O elemento mais diferente dessa temporada é, também (ao menos pra mim), a parte mais fraca da série. Desta vemos, vemos Onze numa jornada paralela para encontrar suas raízes. Embora seja inevitável que se tivesse que tratar desse assunto mais cedo ou mais tarde, essa subtrama destoa completamente da narrativa principal, ficando completamente deslocada (tanto que foi relegada a um único episódio, previsível e chato, que não contribuiu muito para a trama a não ser colocar a Onze no caminho dos personagens novamente).
O que realmente funciona em Stranger Things são os personagens e arcos bem definidos (em sua maior parte). Não é preciso pensar muito para acompanhar o desenvolvimento dos personagens, e nenhum deles toma atitudes que fogem de suas personalidades. Dentro dessa perspectiva, Stranger Things 2 lembra, em certo sentido, de Guardiões da Galáxia 2, já que em ambos a história funciona mais porque nos importamos com os personagens do que propriamente pelo roteiro.
Não que o roteiro seja ruim; ele é bem amarrado como na primeira temporada, e ainda mais fechado, sem grandes ganchos de personagem para uma próxima temporada (o que eu agradeço muito), mas fica longe de ter grandes surpresas ou reviravoltas. Você sabe quem vai morrer, sabe quem vai viver e consegue ter uma boa ideia do como será o desfecho.

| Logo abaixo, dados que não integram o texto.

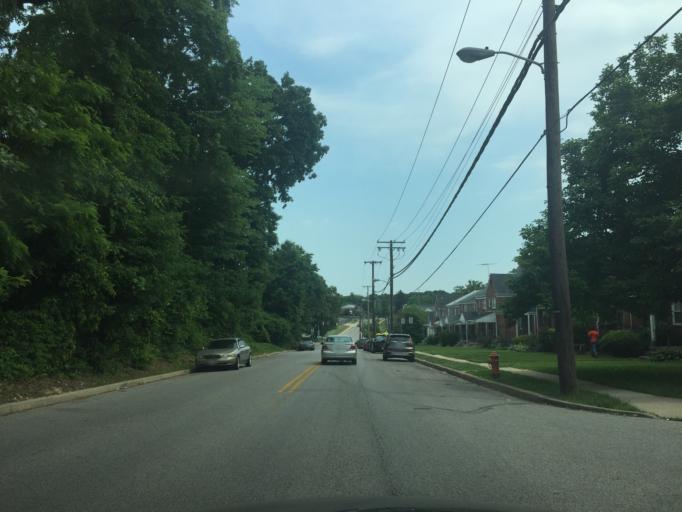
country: US
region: Maryland
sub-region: Baltimore County
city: Parkville
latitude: 39.3565
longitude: -76.5824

Mas, mesmo com alguma previsibilidade, a temporada ainda consegue manter o interesse por causa das interações e conflitos entre os personagens, além do sentimento de familiariadade que temos com eles.
As atuações estão cada vez melhores. Tendo mais com o que trabalhar, agora que a introdução dos personagens já foi feita, os atores, especialmente os mirins, conseguem fazer seus personagens crescerem, não só acompanhando a direção do roteiro, mas também pelo próprio trabalho de caracterização dos atores. A decisão por parcerias improváveis (Onze e Hopper, Dustin e Steve) foi uma boa sacada para não cair na mesmice dos relacionamentos.

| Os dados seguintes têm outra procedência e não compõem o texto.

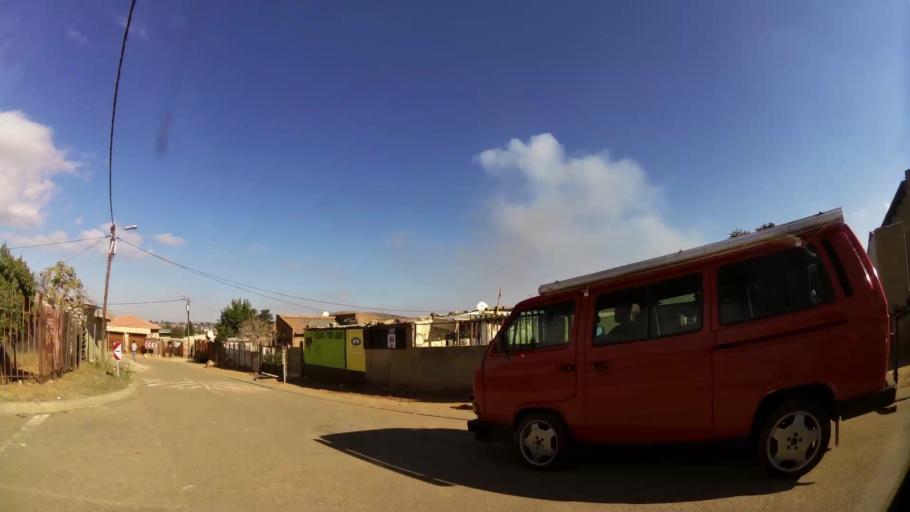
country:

Os efeitos especiais matam a pau desta vez. Não que tivessem sido ruins na primeira temporada, mas Stranger Things 2 aumenta o escopo da história e os efeitos seguem essa trajetória, não devendo em nada para séries com bem mais orçamento. Nenhum CG soa tão falso que te tire da história, ao mesmo tempo em que os efeitos visuais são usados pontualmente, quando necessário.
Ah, e é claro, a história conta com muitas referências aos anos 80, especialmente nas músicas e nos filmes (em particular Halloween). Além disso, a caracterização do período é mais uma vez certeira, não só nos figurinos, mas também no dia a dia das pessoas na cidade.
Num geral, Stranger Things 2 não faz muito para tirar minha convicção de que essa história deveria ter tido apenas uma temporada (e o fato dos criadores terem admitido que a ideia original era fazer uma antologia só reforça isso), mas não chega a ser uma perda de tempo. Graças a personagens interessantes e mais tridimensionais do que se esperaria (até com os “vilões” humanos), a nova temporada consegue entreter o suficiente e é uma boa pedida para esta época.